3D vascularized tissue fabrication performed by Kolesky et al. (A) Tissue manufacturing process. (A.i) Fugitive (vascular) ink, containing pluronic and thrombin, and cell-laden inks, containing gelatin, fibrinogen, and cells, are printed within a 3D perfusion chip. (A.ii) ECM material, which contains gelatin, fibrinogen, cells, thrombin, and TG, is then cast over the printed inks. After casting, thrombin induces fibrinogen cleavage and rapid polymerization into fibrin in both the cast matrix, and through diffusion, in the printed cell ink. Similarly, TG diffuses from the molten casting matrix and slowly crosslinks the gelatin and fibrin. (A.iii) Upon cooling, the fugitive ink liquefies and is evacuated, leaving behind a pervasive vascular network, which is (A.iv) endothelialized and perfused. (B) HUVECs growing on top of the matrix in 2D, (C) hNDFs growing inside the matrix in 3D, and (D) hMSCs growing on top of the matrix in 2D. (E, F) Images of printed hMSC-laden ink prepared using gelatin (preprocessed at 95°C before ink formation) (E) as printed and (F) after 3 days in the 3D printed filament where actin (green) and nuclei (blue) are stained. (G) Gelatin preprocessing temperature affects the plateau modulus and cell viability after printing. Higher temperatures lead to lower modulus and higher hNDF viability postprinting. (H) Photographs of interpenetrated sacrificial (red) and cell inks (green) as printed on chip. (I) Top-down bright-field image of sacrificial and cell inks. (J–L) Photograph of a printed tissue construct housed within a perfusion chamber (J) and corresponding cross-sections (K, L). 2D, two dimensional; 3D, three dimensional; ECM, extracellular matrix; hNDFs, human neonatal dermal fibroblasts; TG, transglutaminase. Figure reproduced with permission from Proceedings of the National Academy of Sciences of the United States of America. Color images are available online.

FIG. 13.

Strategy for producing readily available TEVGs performed by Dahl et al. Each graft is generated in the laboratory by (A) culturing human cells on a polymer scaffold that degrades as cells produce ECM proteins to form (B) a tissue. Cellular material is then removed, leaving (C) a decellularized ECM tube (the TEVG). Cell-derived TEVGs may be implanted without ECs (D), (diameters ≥6 mm), or (E) may be seeded with ECs from the recipient for small-diameter (3–4 mm) applications. ECs, endothelial cells; TEVGs, tissue-engineered vascular grafts. Figure reproduced with permission from The American Association for the Advancement of Science.

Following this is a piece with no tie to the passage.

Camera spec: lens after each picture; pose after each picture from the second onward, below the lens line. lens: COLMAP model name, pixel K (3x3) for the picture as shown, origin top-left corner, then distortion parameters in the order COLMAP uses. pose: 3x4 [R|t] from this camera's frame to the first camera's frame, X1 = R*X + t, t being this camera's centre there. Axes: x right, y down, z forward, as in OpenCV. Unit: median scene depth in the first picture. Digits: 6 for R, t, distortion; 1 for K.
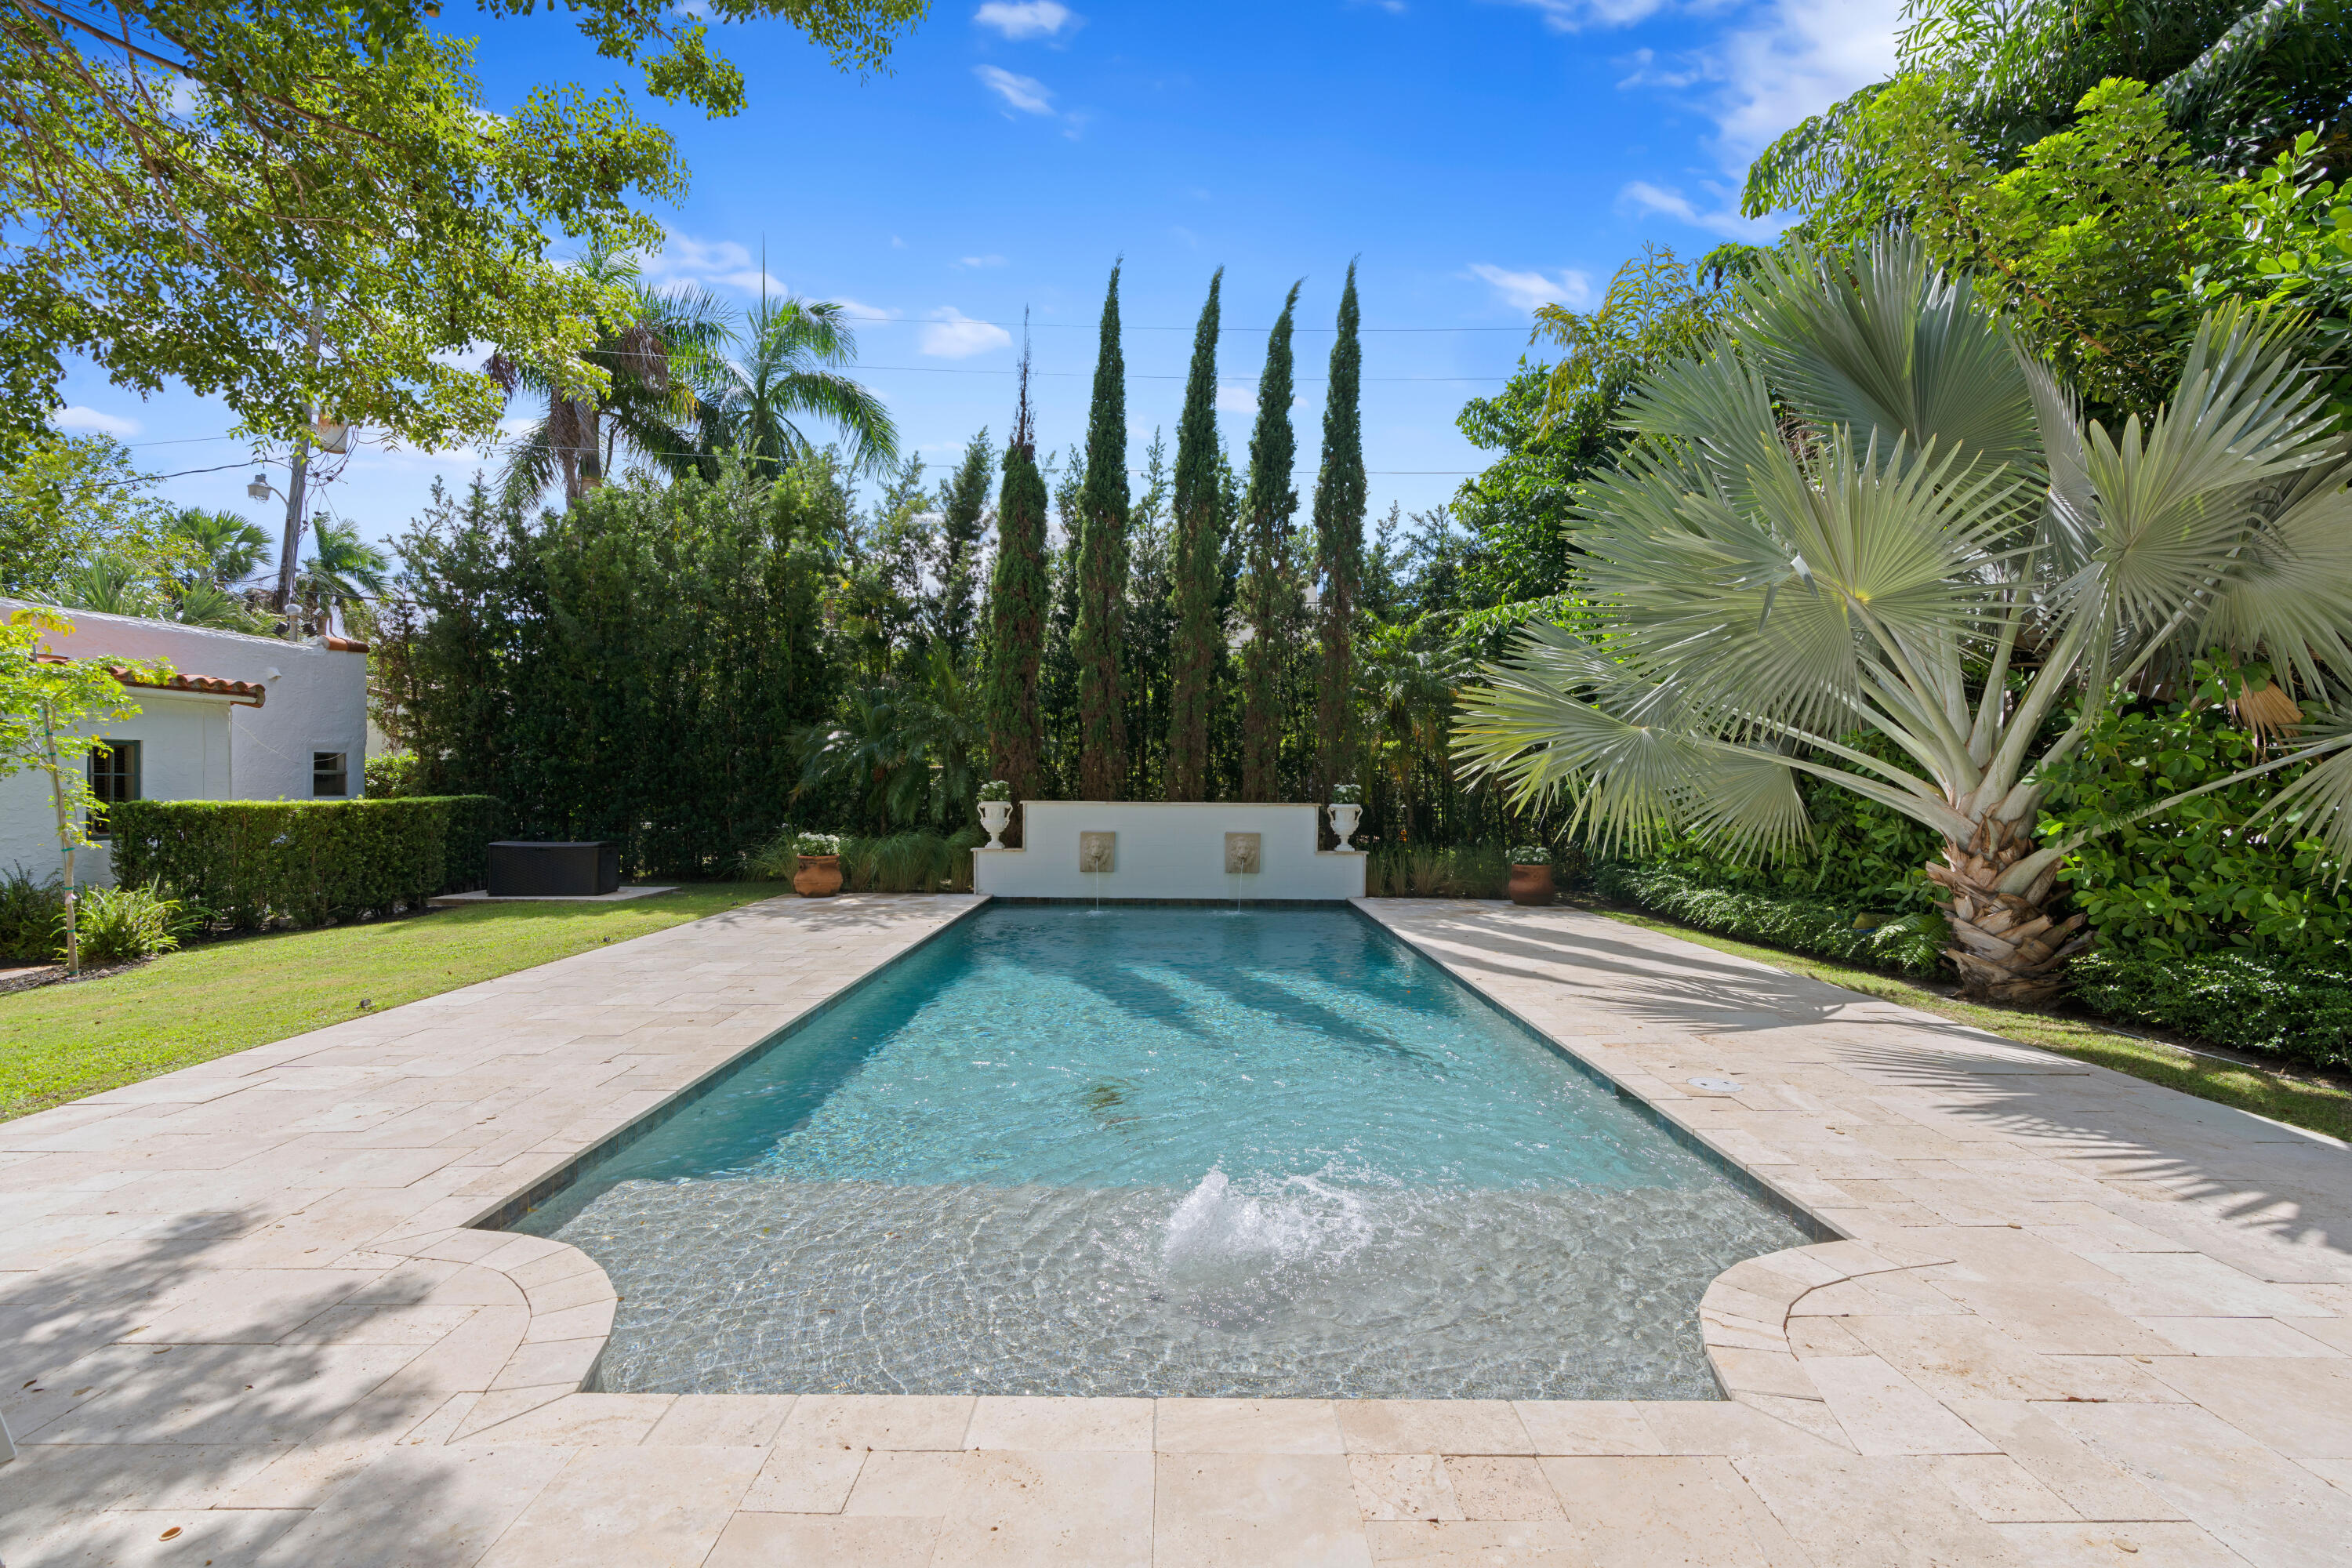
lens RADIAL K [[1048.3, 0, 1169.9], [0, 1048.3, 784.6], [0, 0, 1]] dist [-0.004631, -0.000648]
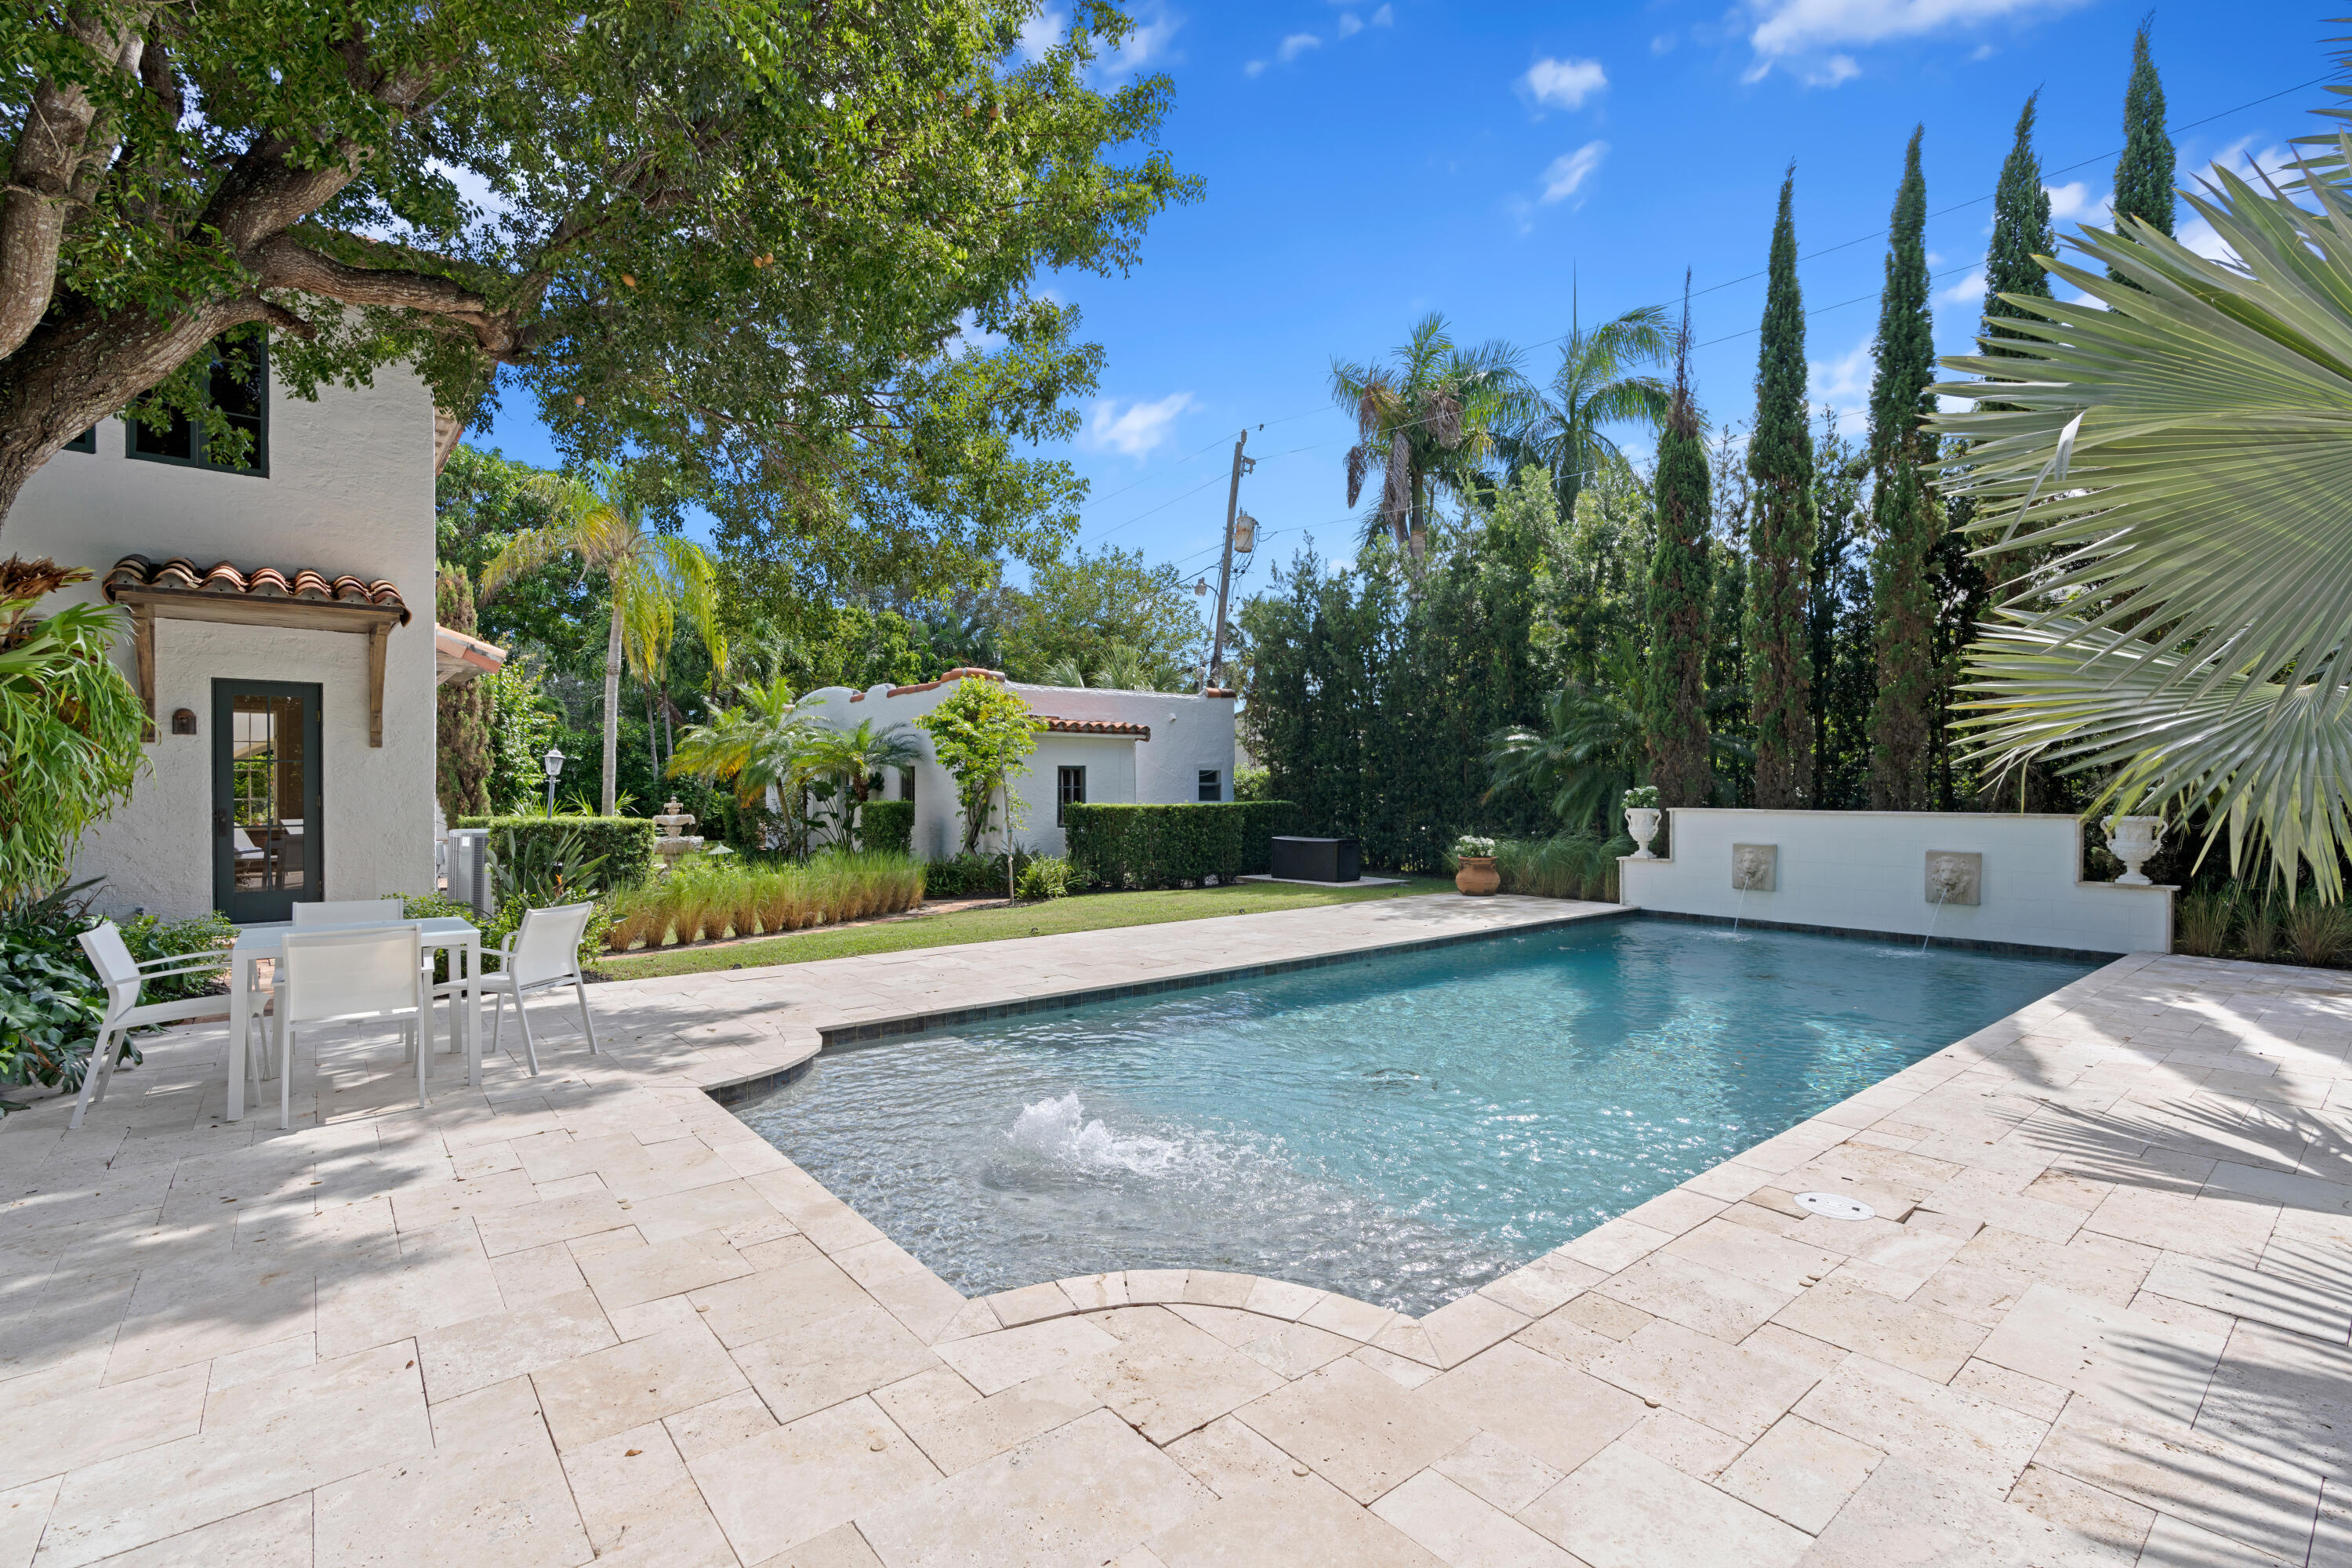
lens RADIAL K [[1048.3, 0, 1169.9], [0, 1048.3, 784.6], [0, 0, 1]] dist [-0.004631, -0.000648]
pose [[0.625906, -0.009468, -0.779841, 0.305714], [0.004656, 0.999954, -0.008404, 0.000837], [0.779884, 0.001630, 0.625922, 0.077243]]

Color images are available online.

FIG. 14.

Regeneration of the transgenic epidermis in epidermolysis bullosa, performed by Hirsch et al. (a) Clinical picture of the patient showing massive epidermal loss. (b) Schematic representation of the clinical picture. The denuded skin is indicated in red; blistering areas are indicated in green; flesh-colored areas indicate currently nonblistering skin. Transgenic grafts were applied on both red and green areas. (c) Restoration of patient's entire epidermis, except for very few areas on the right thigh, buttocks, upper shoulders/neck, and left axilla (white circles, altogether ≤2% of TBSA). (d) Normal skin functionality and elasticity. (e) Absence of blister formation at sites where postgraft biopsies were taken (arrow). TBSA, total body surface area. Figure reproduced with permission from Springer Nature. Color images are available online.